▸ **Action item**
When the line with "[72,456,746,477] [72,484,1088,505] [85,525,394,546]" appears below, start repeating lines exactly, and keep going through the line with "(184, 346) none"; add nothing outside that span.

═════ Data provided

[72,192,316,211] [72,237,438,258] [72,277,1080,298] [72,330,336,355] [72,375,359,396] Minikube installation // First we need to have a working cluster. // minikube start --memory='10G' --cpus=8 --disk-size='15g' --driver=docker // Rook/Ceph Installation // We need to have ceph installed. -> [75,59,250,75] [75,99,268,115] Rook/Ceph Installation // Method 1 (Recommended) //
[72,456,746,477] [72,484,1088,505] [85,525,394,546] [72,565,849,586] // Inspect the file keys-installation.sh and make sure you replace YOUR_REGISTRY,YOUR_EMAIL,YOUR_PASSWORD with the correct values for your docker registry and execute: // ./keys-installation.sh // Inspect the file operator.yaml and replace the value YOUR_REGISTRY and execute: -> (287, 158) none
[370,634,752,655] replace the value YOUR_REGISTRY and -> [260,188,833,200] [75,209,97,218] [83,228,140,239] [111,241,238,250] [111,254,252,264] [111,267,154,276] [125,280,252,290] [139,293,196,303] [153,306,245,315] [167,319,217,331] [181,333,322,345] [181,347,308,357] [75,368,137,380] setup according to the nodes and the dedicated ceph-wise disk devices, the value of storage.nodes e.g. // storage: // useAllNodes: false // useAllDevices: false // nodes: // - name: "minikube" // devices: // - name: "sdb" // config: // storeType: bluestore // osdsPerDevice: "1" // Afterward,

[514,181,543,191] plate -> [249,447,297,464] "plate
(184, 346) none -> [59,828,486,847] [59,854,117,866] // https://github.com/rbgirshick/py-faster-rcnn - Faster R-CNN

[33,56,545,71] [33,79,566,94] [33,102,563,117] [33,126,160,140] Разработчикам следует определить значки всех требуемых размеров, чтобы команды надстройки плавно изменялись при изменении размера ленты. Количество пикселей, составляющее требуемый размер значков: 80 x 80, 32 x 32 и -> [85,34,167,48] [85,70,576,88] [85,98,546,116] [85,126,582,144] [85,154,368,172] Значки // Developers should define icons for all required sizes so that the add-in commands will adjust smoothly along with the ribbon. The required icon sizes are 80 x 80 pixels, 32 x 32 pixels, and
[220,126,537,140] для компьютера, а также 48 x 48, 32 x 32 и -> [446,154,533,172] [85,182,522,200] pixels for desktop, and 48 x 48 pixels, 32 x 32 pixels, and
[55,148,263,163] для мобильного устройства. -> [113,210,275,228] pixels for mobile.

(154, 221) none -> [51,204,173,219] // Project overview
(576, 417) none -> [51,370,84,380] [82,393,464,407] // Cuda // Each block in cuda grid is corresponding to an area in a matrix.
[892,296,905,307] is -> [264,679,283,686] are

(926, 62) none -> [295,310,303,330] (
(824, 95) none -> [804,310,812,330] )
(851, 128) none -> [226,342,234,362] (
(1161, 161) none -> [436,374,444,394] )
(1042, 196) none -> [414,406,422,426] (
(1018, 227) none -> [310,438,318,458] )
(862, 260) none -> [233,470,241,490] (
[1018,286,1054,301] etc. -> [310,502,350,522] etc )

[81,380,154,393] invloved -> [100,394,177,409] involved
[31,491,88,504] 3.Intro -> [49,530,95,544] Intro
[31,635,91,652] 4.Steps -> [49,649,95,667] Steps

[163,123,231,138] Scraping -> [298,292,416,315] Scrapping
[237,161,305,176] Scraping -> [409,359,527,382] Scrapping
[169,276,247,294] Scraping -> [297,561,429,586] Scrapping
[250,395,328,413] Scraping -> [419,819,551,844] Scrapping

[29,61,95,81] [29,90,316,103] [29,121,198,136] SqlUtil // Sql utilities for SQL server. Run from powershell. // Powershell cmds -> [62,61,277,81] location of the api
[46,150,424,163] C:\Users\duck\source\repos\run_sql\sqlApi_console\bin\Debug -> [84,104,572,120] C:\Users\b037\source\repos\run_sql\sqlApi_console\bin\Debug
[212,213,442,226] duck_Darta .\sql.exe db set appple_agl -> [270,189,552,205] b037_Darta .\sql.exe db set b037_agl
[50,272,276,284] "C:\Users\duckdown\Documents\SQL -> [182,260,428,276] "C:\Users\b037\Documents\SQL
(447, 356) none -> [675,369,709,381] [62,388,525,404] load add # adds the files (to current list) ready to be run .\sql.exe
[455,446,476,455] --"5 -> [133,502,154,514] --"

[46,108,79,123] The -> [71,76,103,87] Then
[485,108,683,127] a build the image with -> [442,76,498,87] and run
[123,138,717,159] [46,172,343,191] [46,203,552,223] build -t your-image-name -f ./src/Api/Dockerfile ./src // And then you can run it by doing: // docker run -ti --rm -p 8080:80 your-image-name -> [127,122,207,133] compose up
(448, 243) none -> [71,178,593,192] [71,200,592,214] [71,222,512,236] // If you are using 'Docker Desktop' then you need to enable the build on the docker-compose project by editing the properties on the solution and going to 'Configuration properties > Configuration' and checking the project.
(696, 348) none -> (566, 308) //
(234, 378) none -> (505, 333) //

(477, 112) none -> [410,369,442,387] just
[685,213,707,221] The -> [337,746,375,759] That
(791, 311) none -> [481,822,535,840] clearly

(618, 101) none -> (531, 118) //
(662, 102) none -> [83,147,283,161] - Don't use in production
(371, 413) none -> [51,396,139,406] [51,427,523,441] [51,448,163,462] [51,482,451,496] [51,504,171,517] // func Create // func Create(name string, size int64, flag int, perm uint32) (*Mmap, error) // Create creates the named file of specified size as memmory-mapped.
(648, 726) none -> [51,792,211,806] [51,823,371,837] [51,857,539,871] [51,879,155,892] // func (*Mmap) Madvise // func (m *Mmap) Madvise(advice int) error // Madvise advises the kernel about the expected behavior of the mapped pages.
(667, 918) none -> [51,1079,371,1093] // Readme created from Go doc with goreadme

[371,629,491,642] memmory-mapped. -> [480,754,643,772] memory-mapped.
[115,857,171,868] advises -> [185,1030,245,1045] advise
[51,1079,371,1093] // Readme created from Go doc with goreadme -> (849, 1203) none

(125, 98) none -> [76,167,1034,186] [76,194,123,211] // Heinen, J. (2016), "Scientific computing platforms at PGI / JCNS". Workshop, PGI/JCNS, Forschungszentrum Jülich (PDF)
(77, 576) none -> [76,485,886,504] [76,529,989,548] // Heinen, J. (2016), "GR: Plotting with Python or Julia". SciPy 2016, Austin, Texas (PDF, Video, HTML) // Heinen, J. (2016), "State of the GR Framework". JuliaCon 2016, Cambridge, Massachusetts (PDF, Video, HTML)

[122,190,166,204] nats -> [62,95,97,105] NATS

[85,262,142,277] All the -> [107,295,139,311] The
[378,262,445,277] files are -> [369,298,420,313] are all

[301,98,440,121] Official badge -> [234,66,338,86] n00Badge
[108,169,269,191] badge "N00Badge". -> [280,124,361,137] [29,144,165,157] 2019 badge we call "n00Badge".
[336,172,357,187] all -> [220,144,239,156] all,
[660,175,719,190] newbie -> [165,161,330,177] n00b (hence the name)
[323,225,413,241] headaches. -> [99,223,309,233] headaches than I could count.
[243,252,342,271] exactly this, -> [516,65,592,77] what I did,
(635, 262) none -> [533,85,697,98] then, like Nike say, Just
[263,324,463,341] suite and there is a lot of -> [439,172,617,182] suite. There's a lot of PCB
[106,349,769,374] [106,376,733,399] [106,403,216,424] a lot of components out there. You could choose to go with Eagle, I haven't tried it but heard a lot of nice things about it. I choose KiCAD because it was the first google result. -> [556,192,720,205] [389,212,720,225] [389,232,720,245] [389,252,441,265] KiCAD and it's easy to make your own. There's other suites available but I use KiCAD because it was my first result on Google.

══════════

▸ **Solution to the problem**
[72,456,746,477] [72,484,1088,505] [85,525,394,546] [72,565,849,586] // Inspect the file keys-installation.sh and make sure you replace YOUR_REGISTRY,YOUR_EMAIL,YOUR_PASSWORD with the correct values for your docker registry and execute: // ./keys-installation.sh // Inspect the file operator.yaml and replace the value YOUR_REGISTRY and execute: -> (287, 158) none
[370,634,752,655] replace the value YOUR_REGISTRY and -> [260,188,833,200] [75,209,97,218] [83,228,140,239] [111,241,238,250] [111,254,252,264] [111,267,154,276] [125,280,252,290] [139,293,196,303] [153,306,245,315] [167,319,217,331] [181,333,322,345] [181,347,308,357] [75,368,137,380] setup according to the nodes and the dedicated ceph-wise disk devices, the value of storage.nodes e.g. // storage: // useAllNodes: false // useAllDevices: false // nodes: // - name: "minikube" // devices: // - name: "sdb" // config: // storeType: bluestore // osdsPerDevice: "1" // Afterward,

[514,181,543,191] plate -> [249,447,297,464] "plate
(184, 346) none -> [59,828,486,847] [59,854,117,866] // https://github.com/rbgirshick/py-faster-rcnn - Faster R-CNN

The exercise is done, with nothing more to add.